Levantei-me. Os birmaneses já passavam correndo pelo barro. Era evidente que o elefante jamais voltaria a se erguer, mas não estava morto. Respirava de forma cadenciada, com longos arquejos estrondosos, o volumoso flanco a se expandir e retrair dolorosamente. A boca estava escancarada — pude enxergar em seu interior cavernas de uma garganta rosa-claro. Esperei um longo tempo que ele morresse, mas a respiração não enfraquecia. Por fim disparei os dois projéteis restantes no ponto em que pensei que o coração deveria estar. O sangue grosso jorrou dele como veludo vermelho, e ainda assim ele não morreu. O corpo nem sequer se contraiu quando os projéteis o atingiram, a respiração torturada prosseguiu sem uma pausa. Estava morrendo, muito devagar e numa grande agonia, porém em algum mundo distante de mim em que nem mesmo um projétil poderia mais lhe fazer mal. Senti que tinha de pôr um fim àquele barulho medonho. A mim parecia horrendo ver um animal enorme deitado lá, sem forças para se mexer e no entanto sem forças para morrer, sem que eu fosse capaz de matá-lo. Mandei buscar meu fuzil pequeno e despejei projétil atrás de projétil em seu coração e em sua garganta. Pareceram não ter efeito. Os arquejos torturados continuaram com a mesma regularidade de um ponteiro de relógio.
No fim não consegui suportar mais e fui embora. Soube depois que levou meia hora para ele morrer. Os birmaneses chegaram com dah e cestas antes mesmo de eu ir, e me contaram que, à tarde, tinham pelado o corpo quase até os ossos.

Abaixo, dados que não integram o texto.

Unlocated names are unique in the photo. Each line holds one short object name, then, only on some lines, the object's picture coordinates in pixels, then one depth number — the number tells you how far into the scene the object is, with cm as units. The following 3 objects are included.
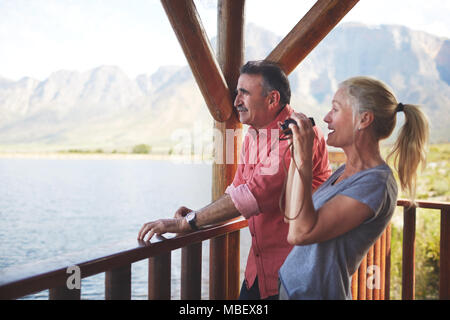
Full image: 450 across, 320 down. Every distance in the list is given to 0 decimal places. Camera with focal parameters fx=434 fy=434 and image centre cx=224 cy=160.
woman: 120
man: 166
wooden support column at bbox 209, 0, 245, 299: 235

Depois, claro, houve discussões intermináveis sobre o abate do elefante. O dono ficou furioso, mas era apenas um indiano e nada podia fazer. Além do mais, legalmente eu fizera a coisa certa, pois um elefante furioso deve ser morto, como um cão raivoso, se o dono não o controlar. Entre os europeus, a opinião se dividiu. Os mais velhos disseram que eu estava certo, os mais jovens, que era uma lástima terrível abater um elefante por ele ter matado um cule, porque um elefante vale bem mais do que um maldito cule de Coringhee. E mais tarde fiquei contente de que o cule estivesse morto; fornecia-me a razão legal e pretexto suficiente para que eu tivesse abatido o elefante. Muitas vezes me perguntei se alguém percebeu que fiz o que fiz unicamente para evitar parecer um bobo.